The number of doses administered in the country exceeded 35 million and a record was broken Monday with more than 842,000 vaccines administered in a day, the Health Ministry announced. Authorities aim to reach 1 million doses a day goal soon with the arrival of more shots from abroad. More shipments of the Pfizer-BioNTech vaccine are expected to arrive later this month, while Turkey plans to include the Sputnik V vaccine in its list of jabs soon. CoronaVac, developed by China’s Sinovac, is also available for the public.
In Istanbul, the country’s most populated city, hundreds flocked to hospitals in the early hours of Tuesday to get their jabs. Vaccines are already available for people at the age of 40 and above but the inclusion of the latest group of people with social security is expected to further drive up the number of people lining up for vaccination. The campaign is not without its hurdles, though, as vaccine hesitancy still persists. The Health Ministry seeks to convince more people to take the jabs and offer vaccination at home or in the fields for people living in the villages and unable to go to hospitals, while seasonal laborers are administered the shots in the fields they work.
In the capital Ankara and the eastern province of Van, some hospitals canceled vaccine appointments and instead, administered doses on a first come first serve basis. Some cities set up tents on the streets and squares where health care workers administered shots to passersby eligible for vaccination.

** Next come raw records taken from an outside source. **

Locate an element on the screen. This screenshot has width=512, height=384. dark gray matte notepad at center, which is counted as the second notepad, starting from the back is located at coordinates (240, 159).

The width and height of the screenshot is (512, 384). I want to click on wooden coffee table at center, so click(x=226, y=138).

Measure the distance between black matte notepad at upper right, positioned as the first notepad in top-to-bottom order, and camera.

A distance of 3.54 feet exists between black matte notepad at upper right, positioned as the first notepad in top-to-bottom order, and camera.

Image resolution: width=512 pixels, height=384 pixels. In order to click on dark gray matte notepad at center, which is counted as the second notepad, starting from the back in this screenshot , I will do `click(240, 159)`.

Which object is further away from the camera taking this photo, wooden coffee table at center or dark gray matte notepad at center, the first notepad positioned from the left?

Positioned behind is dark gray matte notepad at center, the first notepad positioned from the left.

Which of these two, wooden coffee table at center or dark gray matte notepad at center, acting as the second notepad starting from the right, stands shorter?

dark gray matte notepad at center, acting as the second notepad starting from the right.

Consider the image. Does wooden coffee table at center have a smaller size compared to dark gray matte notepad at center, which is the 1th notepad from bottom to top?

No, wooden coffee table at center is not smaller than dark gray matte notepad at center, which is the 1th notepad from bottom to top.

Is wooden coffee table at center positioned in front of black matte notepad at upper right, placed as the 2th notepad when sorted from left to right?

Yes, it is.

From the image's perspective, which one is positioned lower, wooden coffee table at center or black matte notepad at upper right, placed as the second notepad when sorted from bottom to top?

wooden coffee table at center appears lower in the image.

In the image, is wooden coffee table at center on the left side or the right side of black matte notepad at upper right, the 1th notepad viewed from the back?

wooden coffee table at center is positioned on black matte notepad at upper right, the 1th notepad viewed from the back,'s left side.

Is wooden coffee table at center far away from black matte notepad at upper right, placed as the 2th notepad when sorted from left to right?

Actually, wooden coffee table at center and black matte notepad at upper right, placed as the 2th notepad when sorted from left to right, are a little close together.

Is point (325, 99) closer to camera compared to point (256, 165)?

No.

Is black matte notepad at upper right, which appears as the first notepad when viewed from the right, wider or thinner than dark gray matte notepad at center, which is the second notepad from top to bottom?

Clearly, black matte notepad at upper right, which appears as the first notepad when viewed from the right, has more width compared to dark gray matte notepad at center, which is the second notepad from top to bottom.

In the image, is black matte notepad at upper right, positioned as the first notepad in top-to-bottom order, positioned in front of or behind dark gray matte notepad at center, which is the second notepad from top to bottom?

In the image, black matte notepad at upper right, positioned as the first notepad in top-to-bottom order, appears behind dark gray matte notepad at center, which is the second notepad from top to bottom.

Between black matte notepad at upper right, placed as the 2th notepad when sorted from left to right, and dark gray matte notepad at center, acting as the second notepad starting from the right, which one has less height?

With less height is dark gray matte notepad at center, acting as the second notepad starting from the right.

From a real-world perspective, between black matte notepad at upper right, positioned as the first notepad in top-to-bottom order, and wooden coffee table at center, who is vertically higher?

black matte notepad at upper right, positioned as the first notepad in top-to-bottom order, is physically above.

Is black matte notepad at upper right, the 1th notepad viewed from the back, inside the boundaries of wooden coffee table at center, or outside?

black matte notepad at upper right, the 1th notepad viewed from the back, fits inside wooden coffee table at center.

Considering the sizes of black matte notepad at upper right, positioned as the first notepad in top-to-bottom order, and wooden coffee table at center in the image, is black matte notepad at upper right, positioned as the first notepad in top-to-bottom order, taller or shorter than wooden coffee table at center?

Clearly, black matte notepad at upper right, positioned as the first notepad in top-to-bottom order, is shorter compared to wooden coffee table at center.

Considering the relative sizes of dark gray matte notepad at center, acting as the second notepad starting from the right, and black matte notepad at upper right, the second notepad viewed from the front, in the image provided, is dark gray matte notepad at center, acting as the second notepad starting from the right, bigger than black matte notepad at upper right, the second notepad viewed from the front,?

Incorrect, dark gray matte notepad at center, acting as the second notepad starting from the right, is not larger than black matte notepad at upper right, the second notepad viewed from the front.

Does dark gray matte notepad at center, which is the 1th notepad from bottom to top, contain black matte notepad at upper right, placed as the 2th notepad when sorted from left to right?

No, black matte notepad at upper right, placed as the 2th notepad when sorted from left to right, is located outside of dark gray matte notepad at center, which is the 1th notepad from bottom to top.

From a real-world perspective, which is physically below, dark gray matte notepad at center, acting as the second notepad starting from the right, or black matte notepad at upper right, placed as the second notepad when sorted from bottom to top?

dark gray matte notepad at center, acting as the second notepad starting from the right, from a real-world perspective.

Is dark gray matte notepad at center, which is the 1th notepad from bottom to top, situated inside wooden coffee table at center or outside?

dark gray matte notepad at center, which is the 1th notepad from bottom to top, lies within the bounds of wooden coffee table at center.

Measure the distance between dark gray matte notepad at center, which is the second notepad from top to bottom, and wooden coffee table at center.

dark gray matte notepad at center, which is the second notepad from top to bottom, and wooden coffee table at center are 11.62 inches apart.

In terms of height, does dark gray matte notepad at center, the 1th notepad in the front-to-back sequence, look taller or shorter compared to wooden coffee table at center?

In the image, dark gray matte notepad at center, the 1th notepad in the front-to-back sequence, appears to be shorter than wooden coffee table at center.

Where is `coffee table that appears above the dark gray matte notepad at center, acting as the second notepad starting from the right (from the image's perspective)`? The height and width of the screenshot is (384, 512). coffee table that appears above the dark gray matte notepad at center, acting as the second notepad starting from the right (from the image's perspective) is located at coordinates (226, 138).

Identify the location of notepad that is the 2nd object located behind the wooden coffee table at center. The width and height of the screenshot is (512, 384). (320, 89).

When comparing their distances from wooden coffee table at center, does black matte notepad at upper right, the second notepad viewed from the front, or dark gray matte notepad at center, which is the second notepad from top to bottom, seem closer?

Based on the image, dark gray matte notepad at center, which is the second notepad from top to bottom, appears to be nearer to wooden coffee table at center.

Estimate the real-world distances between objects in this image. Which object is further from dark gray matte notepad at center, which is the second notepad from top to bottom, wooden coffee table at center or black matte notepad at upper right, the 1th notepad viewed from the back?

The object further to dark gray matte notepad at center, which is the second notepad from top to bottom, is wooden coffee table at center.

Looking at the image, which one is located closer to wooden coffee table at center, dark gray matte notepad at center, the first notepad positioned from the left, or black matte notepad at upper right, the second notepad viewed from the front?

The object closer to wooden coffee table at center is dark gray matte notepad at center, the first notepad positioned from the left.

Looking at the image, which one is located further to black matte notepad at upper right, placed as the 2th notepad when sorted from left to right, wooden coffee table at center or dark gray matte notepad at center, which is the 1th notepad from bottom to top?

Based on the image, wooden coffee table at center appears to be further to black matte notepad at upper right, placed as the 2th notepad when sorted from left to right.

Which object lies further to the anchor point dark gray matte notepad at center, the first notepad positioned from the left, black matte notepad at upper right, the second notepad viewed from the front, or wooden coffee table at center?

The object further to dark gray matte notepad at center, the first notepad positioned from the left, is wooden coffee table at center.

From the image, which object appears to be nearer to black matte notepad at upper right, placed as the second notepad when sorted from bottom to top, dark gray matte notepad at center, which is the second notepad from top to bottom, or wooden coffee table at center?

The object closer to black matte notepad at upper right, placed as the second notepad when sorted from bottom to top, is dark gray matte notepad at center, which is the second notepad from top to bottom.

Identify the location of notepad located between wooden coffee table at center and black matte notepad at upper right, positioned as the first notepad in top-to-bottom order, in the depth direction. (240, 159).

The Health Ministry also approved the request of a family, who lost eight members to coronavirus, for priority in vaccination. The family, living in the Güneysu district of the northern province of Rize, hailed the approval. “I had my vaccine and feel relaxed. But authorities should run a genetic scan on our family and check if we have some genetic (deficiency) that may have caused coronavirus deaths in our family,” Ayşe Genç, a family member, told Demirören News Agency (DHA) Tuesday. So far, 25 members of the extended family have been vaccinated. Genç, who lost her husband, son, a brother, sisters, nephews and brothers-in-law to coronavirus, said she lost eight members of her family within six months. “We are very scared. All surviving members are attending psychiatric therapy sessions,” she said. Ali Genç, a health care worker in the family, said he was vaccinated earlier due to his profession and this probably saved him from certain death. Genç, who lost three brothers and other relatives, said they were still concerned, wondering whether they could be infected again.